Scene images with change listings
--- START ---

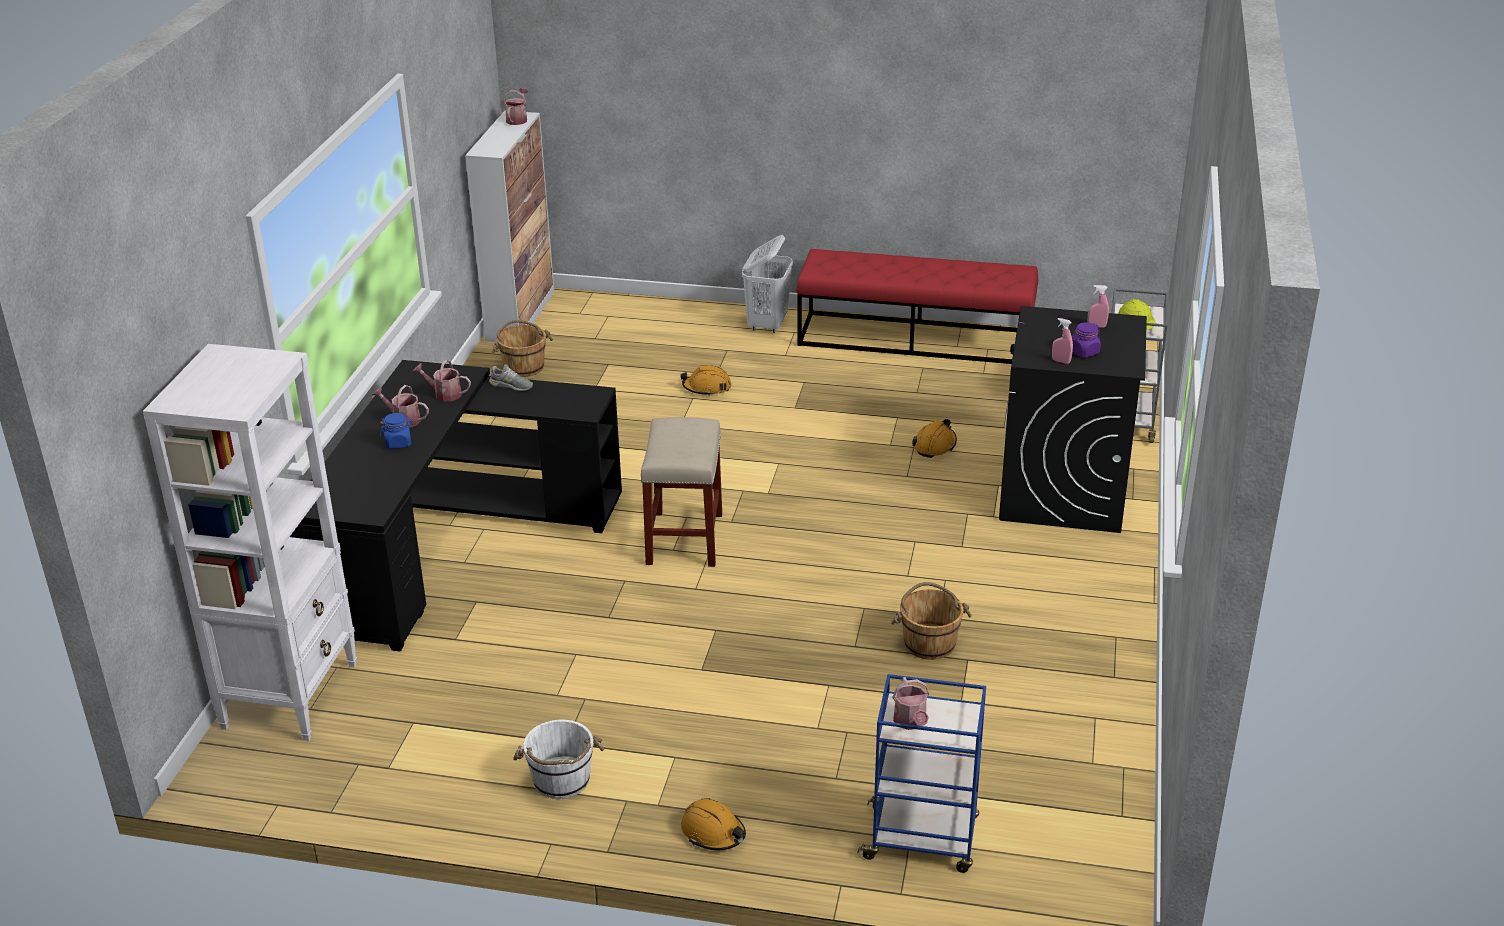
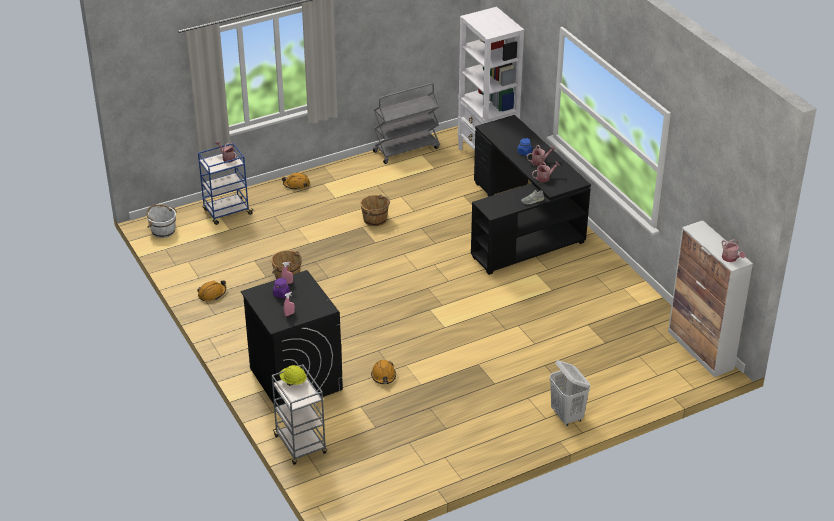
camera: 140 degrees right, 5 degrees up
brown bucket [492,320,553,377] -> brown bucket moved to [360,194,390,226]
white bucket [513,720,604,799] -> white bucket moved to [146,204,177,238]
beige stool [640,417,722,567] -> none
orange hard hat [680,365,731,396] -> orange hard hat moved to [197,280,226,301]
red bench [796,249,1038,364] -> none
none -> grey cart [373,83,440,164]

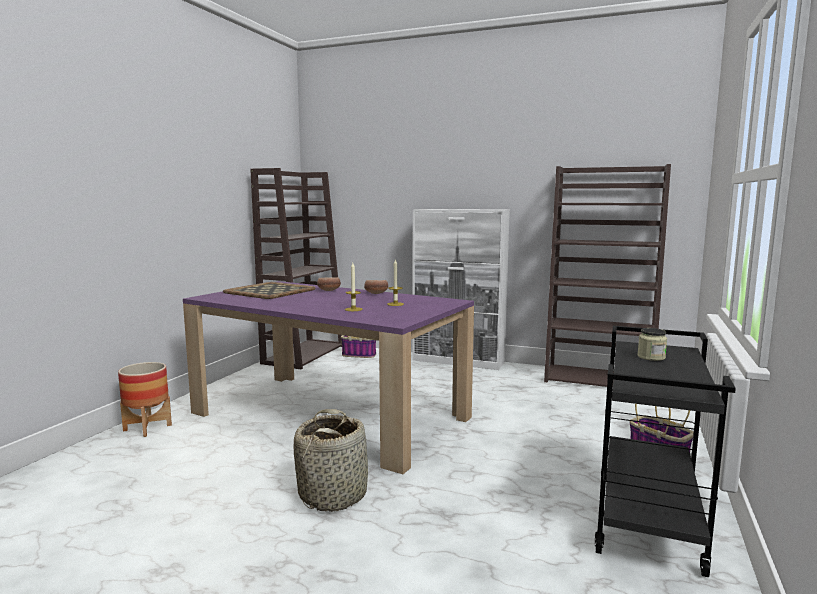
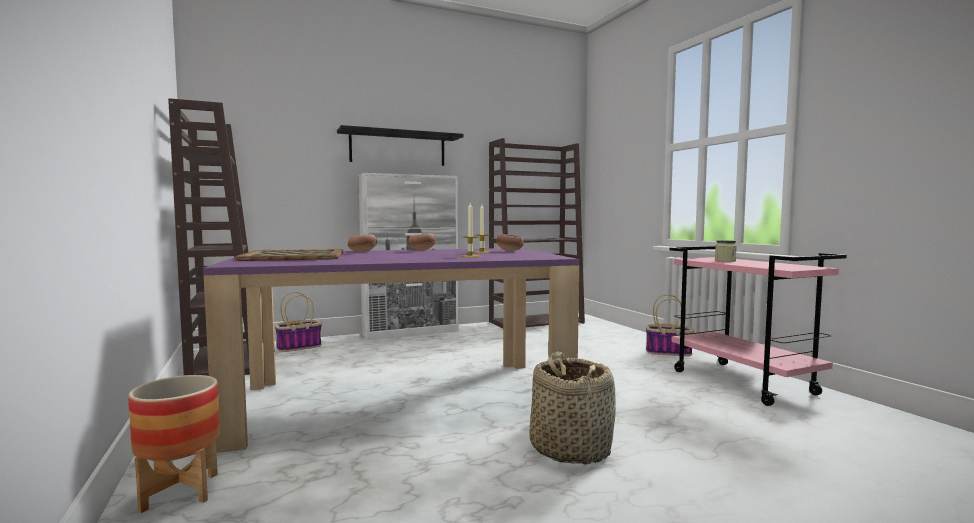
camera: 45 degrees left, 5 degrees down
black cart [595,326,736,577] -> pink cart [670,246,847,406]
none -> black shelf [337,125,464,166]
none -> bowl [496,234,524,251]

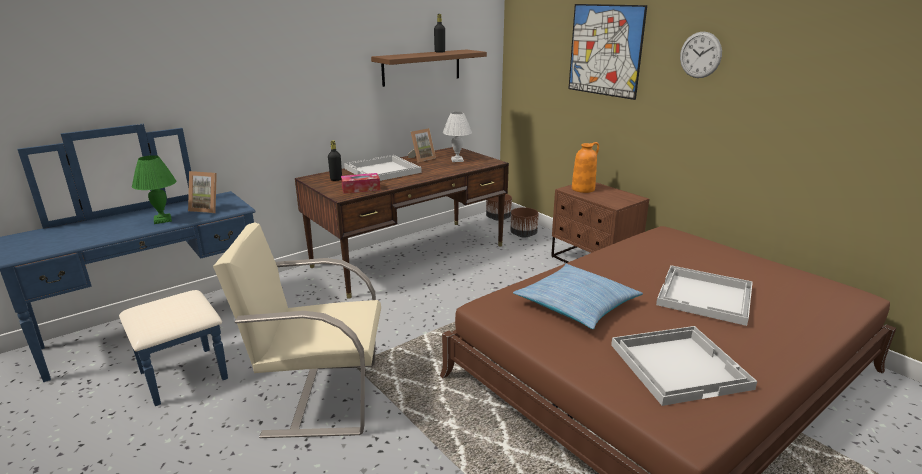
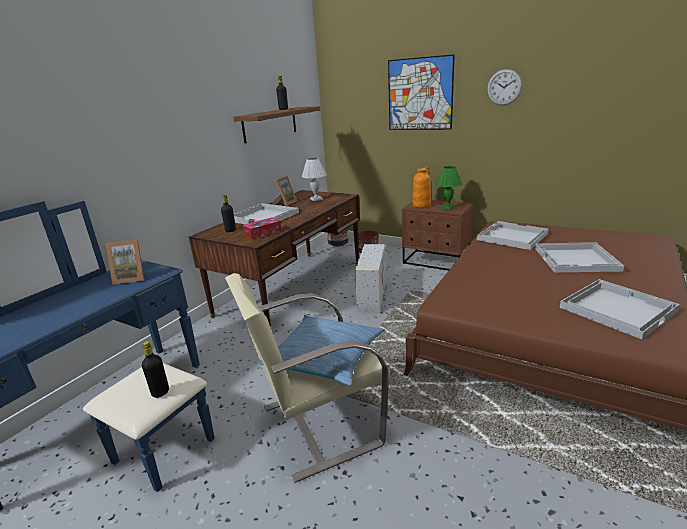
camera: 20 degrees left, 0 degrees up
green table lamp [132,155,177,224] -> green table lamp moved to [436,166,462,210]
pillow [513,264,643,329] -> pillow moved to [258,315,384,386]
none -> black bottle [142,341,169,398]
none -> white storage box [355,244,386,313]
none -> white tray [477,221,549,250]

--- END ---

WHAT THE TASK ASKS: From the records above, pick out and copy each line holding the word "camera".

EXERCISE OUTPUT:
camera: 140 degrees right, 5 degrees up
camera: 45 degrees left, 5 degrees down
camera: 20 degrees left, 0 degrees up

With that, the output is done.